Florida will not score just to score
Florida led 24-6 with seconds to go, a timeout in hand, and a chance to get a touchdown for Kelvin Taylor that would have sent every fan home happy. That touchdown would also have covered the 23.5-point spread on the game.
Instead of calling the timeout, Muschamp just waited, and the offense failed to get off a play in time, and the score remained 24-6. And that's a good thing, because it shows Muschamp doesn't give a damn about style points, and a bad thing, because Florida fans most certainly do.
Penalties are once again a worry
10 penalties for 70 yards is neither totally out of character for Florida nor fatal when Florida is as good as these Gators seem to be and as much better than their foes as these Gators were. It's still cause for concern, even if a few of those penalties looked iffy at best: If teams want to play with their snap counts and try to draw an aggresive defensive line (read: Easley) off the ball, this may become a legitimate, if deeply cynical, strategy.
Bernard Reedy's powers of prognostication
I didn't see Florida wearing down in the fourth quarter. I might've missed it, though!
DO NOT START CHEERS ON OFFENSE
Toledo's hurry-up offense had the Florida band and cheerleaders out of sorts for most of the day, but the Gators cheerleaders started an honest-to-Tebow "ORANGE ... BLUE" chant as Florida was beginning a drive. That is not how you do it, folks.
- Keanu Neal had the second-hardest hit of the day on a kickoff return. If there's one freshman who I would bet takes Loucheiz Purifoy's path from special teams star to major contributor, it's Neal.
- The hardest hit of the day came from, of all people, Marcus Roberson, who lit up a receiver at the moment he pulled in a catch.
- Ajagbe looks very comfortable as a blocker and as a receiver from the fullback position, and even if he's not quite the one-man wrecking crew Hunter Joyer is, more depth at fullback can't hurt.
- Demarcus Robinson had a quiet day, and was only targeted once (he might have been targeted on one of the two plays that produced fumbles), but he blocked two defenders on one screen in the first half. That'll help keep his name near the top of the depth chart.
- I've praised Trey Burton as Florida's best route-runner before, and today confirmed that praise, but he was also surprisingly good at getting open over the middle and sure-handed when he got there, hauling in two leaping catches. Whether that lasts against fleeter defenses remains to be seen; it was impressive today.
- Tebow jerseys are still the most popular jerseys for Florida fans, though I do wonder how many of the people wearing them were aware he was cut just before kickoff.
- Errict Rhett was really into the Two Bits chant he led as Florida's honorary Mr. Two Bits. Here's hoping every subsequent honorary Mr. Two Bits can match or better him. (Tebow is now free!)
- Florida's cheerleaders have the healthiest tans you'll ever see. Whether they're natural or chemical, that's an impressive commitment to image.

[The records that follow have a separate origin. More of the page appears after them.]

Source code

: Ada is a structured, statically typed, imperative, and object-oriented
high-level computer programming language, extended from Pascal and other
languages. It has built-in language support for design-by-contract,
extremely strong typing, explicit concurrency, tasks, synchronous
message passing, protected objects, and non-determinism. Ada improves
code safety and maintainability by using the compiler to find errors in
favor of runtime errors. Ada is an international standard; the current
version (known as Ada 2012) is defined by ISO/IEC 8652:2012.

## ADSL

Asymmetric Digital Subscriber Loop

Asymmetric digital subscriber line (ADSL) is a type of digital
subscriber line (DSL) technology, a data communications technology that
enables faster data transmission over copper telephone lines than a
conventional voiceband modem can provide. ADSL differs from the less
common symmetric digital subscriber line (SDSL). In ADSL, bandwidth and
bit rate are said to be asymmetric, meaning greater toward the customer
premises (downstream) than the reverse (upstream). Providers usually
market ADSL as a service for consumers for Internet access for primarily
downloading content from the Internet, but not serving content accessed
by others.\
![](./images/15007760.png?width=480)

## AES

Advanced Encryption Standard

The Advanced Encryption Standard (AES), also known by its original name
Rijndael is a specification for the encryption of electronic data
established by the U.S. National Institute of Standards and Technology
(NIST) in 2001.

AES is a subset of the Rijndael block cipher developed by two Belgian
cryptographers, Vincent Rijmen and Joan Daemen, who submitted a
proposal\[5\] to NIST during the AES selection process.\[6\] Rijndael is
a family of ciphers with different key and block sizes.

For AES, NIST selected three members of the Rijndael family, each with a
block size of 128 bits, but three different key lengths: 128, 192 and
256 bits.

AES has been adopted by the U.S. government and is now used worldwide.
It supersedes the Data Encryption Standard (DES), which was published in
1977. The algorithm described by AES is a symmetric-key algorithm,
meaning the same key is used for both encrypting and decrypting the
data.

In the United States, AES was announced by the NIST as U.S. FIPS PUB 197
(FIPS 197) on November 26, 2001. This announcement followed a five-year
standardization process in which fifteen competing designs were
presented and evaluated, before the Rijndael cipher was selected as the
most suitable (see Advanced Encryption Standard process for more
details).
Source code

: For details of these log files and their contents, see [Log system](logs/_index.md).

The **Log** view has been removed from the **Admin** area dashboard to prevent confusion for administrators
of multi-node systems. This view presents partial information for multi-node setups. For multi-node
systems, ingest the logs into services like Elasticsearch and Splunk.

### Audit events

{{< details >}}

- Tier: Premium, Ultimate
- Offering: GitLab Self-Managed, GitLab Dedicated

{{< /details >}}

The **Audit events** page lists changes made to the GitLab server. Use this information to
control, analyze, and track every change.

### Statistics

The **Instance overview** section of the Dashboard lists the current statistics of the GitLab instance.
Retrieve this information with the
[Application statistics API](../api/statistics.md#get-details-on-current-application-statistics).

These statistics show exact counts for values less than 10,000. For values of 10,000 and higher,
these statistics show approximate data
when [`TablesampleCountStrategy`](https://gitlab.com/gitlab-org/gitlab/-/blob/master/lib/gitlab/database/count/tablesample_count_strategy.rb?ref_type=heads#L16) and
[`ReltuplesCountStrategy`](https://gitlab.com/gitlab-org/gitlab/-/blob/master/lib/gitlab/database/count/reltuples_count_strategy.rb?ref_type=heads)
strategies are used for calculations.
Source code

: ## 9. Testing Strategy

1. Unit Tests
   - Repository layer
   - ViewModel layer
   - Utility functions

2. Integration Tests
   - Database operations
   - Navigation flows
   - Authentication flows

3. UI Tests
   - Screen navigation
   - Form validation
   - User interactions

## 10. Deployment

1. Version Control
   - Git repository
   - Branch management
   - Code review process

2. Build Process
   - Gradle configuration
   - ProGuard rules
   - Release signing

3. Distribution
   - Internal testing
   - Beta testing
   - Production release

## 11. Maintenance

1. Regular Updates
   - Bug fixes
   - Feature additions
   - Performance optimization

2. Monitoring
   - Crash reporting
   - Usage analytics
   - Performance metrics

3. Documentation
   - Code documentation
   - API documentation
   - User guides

- After Florida's fourth-down stop in the first half, D.J. Durkin and Easley shared a shoulder-to-chest bump. Durkin took it in his chest. He's a braver man than I am.
- Brown seemingly whiffed on a block on the fumble that Toledo recovered; he sold the play-action by running outside of the rusher coming at Driskel, when he could have slowed him up by running a rub or actually blocked him. About the only bad thing Brown did all day, but I thought it was worth noting.
- The remix of Lana Del Ray's "Summertime Sadness" that is inexplicably on the radio more than a year after the original single debuted to no reception whatsoever drives me nuts. So I hope it gets cut off after 20 seconds every time it gets played at The Swamp, like it did at the beginning of the second half as the return-from-halftime video montage played.
- The young woman behind me (I was in the student section) complained at halftime about the Gator Band's musical selection, saying "Give me an amazing band I can recognize." The Gator Band was playing selections from Earth, Wind, and Fire as she said this.
That's what I saw. What'd you see? I'll be in the comments all day.